Continued subscription growth and a revived advertising market should show Spotify’s resilience when its third-quarter earnings are released on Thursday morning (Oct. 29). Unlike most other publicly-traded companies involved with music, Spotify appears to be skating through the pandemic relatively unscathed.
First, the subscription business model has shown to be pandemic-resistant if not pandemic-proof. SiriusXM raised its guidance for self-pay subscribers from 700,000 to 800,000 its third quarter earnings on Oct. 22 — “90% of what we originally projected,” said incoming CEO Jennifer Witz; when it announced second quarter earnings on July 29, SiriusXM told investors it would gain only 500,000 new subscribers.
Of course, Spotify and SiriusXM aren’t interchangeable. SiriusXM only covers the U.S. and Canada while Spotify operates globally, with each territory having its own economic trends. But both companies show the advantage of recurring billing; when CD sales were interrupted and falling ad spending devalued free audio and video streaming, the subscription model remained sturdy.
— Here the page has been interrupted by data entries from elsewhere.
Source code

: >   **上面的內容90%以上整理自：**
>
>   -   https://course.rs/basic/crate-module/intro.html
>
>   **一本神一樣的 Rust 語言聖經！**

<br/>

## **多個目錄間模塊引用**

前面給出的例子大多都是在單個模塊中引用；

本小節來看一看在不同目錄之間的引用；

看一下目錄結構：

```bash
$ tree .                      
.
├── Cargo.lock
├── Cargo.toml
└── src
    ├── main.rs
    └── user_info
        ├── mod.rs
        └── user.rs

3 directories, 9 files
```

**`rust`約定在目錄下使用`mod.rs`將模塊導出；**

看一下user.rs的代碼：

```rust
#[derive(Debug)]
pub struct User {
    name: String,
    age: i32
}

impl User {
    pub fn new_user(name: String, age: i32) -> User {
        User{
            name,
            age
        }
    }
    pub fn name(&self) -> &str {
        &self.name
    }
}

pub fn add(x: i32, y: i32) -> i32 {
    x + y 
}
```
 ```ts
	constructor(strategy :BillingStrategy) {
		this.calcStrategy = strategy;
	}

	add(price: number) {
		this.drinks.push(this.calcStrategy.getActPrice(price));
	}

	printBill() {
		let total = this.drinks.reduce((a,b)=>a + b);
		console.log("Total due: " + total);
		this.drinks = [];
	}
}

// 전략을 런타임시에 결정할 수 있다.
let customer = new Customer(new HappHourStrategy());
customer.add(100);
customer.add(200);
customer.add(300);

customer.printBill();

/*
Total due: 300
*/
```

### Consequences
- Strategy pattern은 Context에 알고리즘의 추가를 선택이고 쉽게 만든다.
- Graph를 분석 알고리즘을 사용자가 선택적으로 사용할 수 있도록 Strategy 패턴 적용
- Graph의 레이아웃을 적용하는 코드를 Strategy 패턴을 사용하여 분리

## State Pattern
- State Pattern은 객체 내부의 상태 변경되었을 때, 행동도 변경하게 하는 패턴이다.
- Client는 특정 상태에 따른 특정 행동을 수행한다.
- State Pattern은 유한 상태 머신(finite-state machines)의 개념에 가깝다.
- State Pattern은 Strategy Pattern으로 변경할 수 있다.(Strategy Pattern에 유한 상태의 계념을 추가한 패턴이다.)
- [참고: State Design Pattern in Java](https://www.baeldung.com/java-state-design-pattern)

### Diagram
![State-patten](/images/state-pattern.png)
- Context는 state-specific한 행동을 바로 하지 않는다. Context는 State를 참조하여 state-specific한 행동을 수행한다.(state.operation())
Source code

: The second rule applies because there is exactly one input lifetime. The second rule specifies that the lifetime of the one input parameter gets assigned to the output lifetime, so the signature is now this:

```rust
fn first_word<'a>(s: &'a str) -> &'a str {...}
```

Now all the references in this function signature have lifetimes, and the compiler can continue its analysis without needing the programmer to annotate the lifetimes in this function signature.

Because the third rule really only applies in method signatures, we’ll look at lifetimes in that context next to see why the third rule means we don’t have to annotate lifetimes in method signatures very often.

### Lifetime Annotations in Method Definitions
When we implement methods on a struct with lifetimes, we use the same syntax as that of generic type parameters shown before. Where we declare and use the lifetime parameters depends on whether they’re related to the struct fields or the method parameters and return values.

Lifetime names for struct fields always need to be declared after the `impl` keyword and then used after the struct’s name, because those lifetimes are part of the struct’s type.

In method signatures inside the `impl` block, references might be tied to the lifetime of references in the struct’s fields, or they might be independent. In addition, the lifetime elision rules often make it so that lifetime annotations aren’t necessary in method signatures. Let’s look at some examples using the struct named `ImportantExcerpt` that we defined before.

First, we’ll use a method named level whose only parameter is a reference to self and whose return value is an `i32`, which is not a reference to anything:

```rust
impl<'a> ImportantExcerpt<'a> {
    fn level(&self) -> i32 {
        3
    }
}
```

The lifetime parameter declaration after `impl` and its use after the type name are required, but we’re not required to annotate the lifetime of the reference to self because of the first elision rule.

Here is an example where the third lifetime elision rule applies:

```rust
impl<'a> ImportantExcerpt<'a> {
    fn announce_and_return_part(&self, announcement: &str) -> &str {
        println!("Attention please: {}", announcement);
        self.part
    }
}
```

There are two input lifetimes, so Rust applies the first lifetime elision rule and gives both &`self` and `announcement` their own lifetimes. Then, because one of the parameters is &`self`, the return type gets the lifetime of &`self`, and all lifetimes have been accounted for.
From April through June, when unemployment skyrocketed around the world, Spotify added 8 million subscribers and raised the lower end of its guidance for year-end subs from 143 million to 146 million; the upper end of the range was unchanged at 153 million.
Second, the major labels had strong streaming revenue growth in the third quarter: 18.5% at UMG and 18% at Sony. Given past trends, Spotify’s revenue growth should be within a couple percentage points of that. Except for the second quarter, when Universal posted only 9.2% growth and Spotify improved 17.7%, the two companies’ streaming revenues have grown at nearly the same rate. In fact, since 2019, their respective growth rates have diverged no more than 9%: In the first quarter of 2019, Spotify’s revenue outpaced Universal 33% to 30.1%.
Vivendi explained away UMG’s second quarter drop on the pandemic’s effect on advertising. Since declines in March and April, brands have quickly increased their ad spending at Spotify, Pandora and broadcast radio company iHeartMedia, among others. SiriusXM’s third quarter earnings revealed Pandora advertising grew 43% from $211 million to $306 million. On that note, Morgan Stanley analyst Ben Swinburne’s Oct. 27 investor note cited the “potential if not likely outperformance in the pace of global advertising recovery benefitting Spotify” after the 20% decline in the second quarter.
Spotify’s guidance for the third quarter is €1.85 billion to €2.05 billion ($2.19 billion to $2.420 billion), compared to €1.89 billion ($2.23 billion) and €1.85 billion ($2.19 billion) in the first and second quarters, respectively. Much is riding on Spotify’s ability to deliver gains; it is the music industry’s largest single source of revenue and a devout follower of the growth-over-profit approach. If Spotify can’t grow in 2020, what company can?